-- What this task involves --
Please reproduce the items between the line holding "Can you recover" and the line holding "dist [0.001303, 0.000467]", inclusive, leaving the pictures out of your answer.

-- Provided records --
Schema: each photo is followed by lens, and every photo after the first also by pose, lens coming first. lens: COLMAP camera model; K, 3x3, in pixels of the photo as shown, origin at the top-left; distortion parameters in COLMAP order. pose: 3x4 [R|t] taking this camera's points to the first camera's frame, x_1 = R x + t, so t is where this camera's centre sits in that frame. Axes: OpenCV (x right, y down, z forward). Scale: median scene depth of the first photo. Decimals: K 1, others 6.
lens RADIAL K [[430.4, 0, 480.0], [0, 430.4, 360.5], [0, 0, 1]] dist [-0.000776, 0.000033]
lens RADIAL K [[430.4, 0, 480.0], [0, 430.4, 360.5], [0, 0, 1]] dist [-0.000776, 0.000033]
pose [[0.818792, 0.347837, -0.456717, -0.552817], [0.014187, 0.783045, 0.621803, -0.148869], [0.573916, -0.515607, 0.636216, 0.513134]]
--
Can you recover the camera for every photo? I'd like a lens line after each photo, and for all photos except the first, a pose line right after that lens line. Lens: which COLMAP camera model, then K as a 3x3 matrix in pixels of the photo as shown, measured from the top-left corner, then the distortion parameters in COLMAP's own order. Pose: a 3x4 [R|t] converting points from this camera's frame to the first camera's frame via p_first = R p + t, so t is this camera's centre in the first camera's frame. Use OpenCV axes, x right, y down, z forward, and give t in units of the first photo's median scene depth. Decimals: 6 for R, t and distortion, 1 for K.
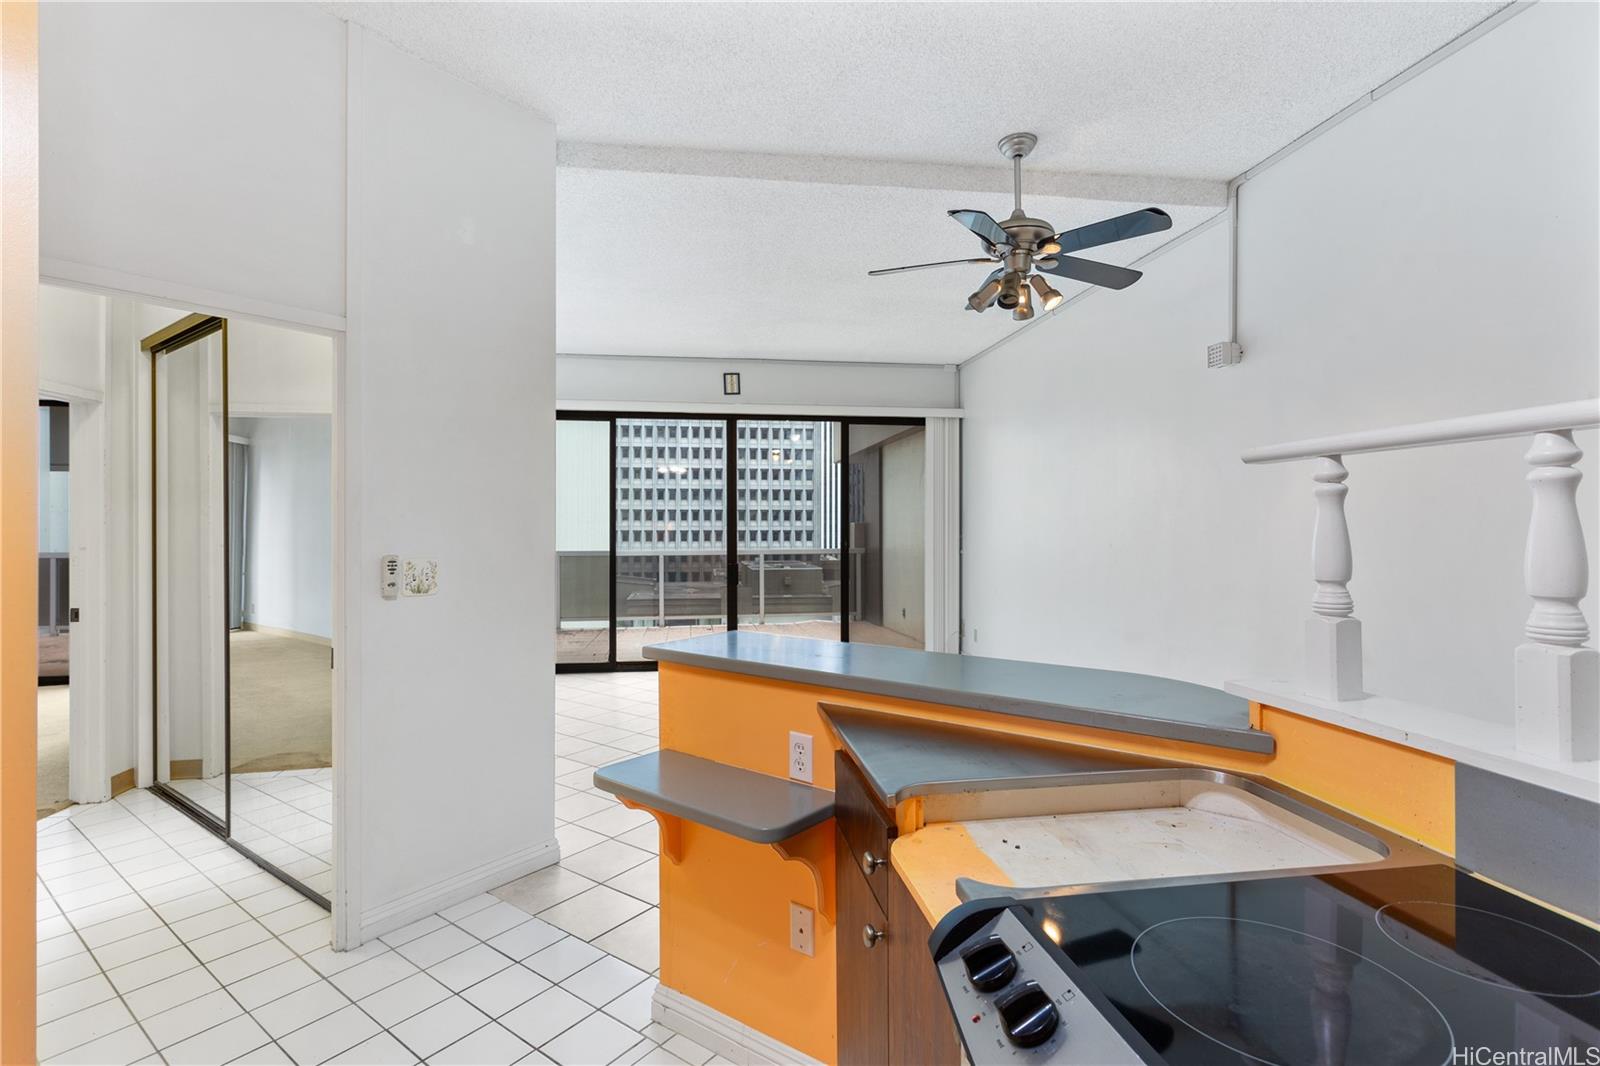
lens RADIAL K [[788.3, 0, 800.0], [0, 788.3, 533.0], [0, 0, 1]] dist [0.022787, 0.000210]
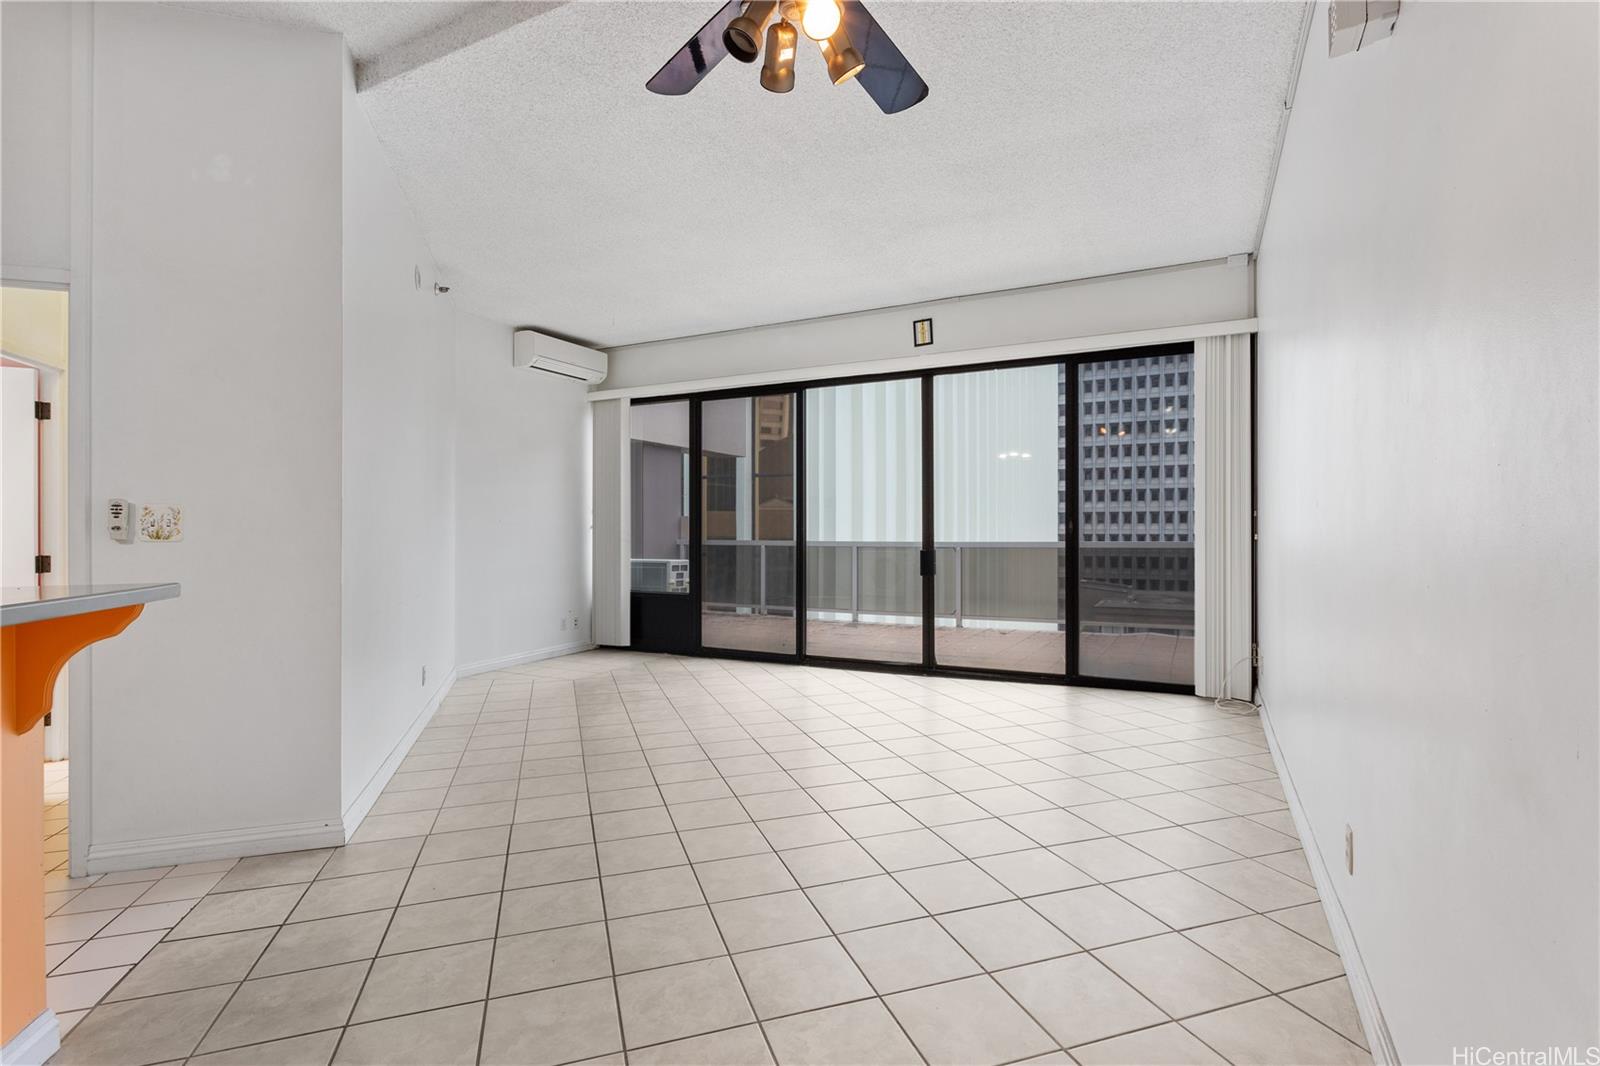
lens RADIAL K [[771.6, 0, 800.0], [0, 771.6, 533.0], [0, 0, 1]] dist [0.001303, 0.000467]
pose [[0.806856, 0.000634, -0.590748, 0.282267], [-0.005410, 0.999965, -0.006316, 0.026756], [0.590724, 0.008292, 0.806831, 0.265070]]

-- Response to the task --
Can you recover the camera for every photo? I'd like a lens line after each photo, and for all photos except the first, a pose line right after that lens line. Lens: which COLMAP camera model, then K as a 3x3 matrix in pixels of the photo as shown, measured from the top-left corner, then the distortion parameters in COLMAP's own order. Pose: a 3x4 [R|t] converting points from this camera's frame to the first camera's frame via p_first = R p + t, so t is this camera's centre in the first camera's frame. Use OpenCV axes, x right, y down, z forward, and give t in units of the first photo's median scene depth. Decimals: 6 for R, t and distortion, 1 for K.
lens RADIAL K [[788.3, 0, 800.0], [0, 788.3, 533.0], [0, 0, 1]] dist [0.022787, 0.000210]
lens RADIAL K [[771.6, 0, 800.0], [0, 771.6, 533.0], [0, 0, 1]] dist [0.001303, 0.000467]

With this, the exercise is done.